EXERCISE INPUTS:
=== Begin Enclosure ===

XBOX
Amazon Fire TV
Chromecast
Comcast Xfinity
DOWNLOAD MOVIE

=== End Enclosure ===
=== Begin Enclosure ===

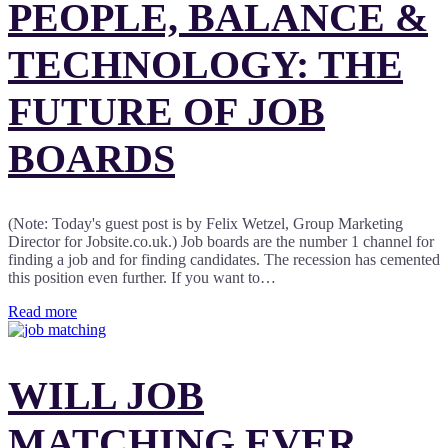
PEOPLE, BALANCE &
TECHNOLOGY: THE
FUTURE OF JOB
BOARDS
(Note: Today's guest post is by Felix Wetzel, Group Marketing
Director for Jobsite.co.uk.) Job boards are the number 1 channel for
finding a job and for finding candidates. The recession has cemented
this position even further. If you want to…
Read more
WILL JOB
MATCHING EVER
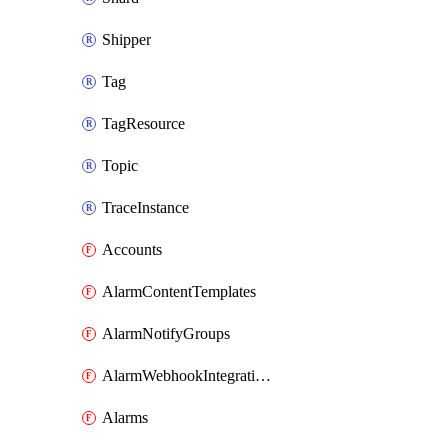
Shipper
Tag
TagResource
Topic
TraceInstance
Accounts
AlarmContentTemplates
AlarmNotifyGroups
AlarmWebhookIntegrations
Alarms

=== End Enclosure ===
=== Begin Enclosure ===

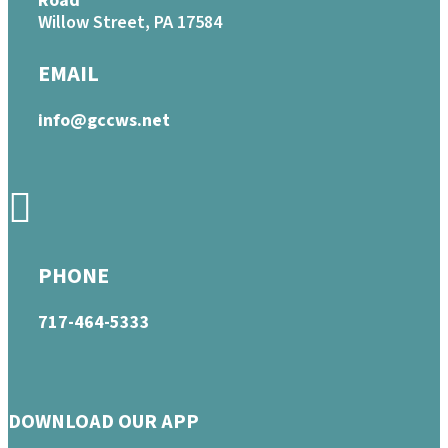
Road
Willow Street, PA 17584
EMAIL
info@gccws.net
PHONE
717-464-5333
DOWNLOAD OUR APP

=== End Enclosure ===

EXERCISE REQUIREMENTS:
Whatever else the listing above holds, retype exactly only the lines from the one containing "TECHNOLOGY: THE" to the one containing "finding a job", both ends kept.

ANSWER TO THE PROBLEM:
TECHNOLOGY: THE
FUTURE OF JOB
BOARDS
(Note: Today's guest post is by Felix Wetzel, Group Marketing
Director for Jobsite.co.uk.) Job boards are the number 1 channel for
finding a job and for finding candidates. The recession has cemented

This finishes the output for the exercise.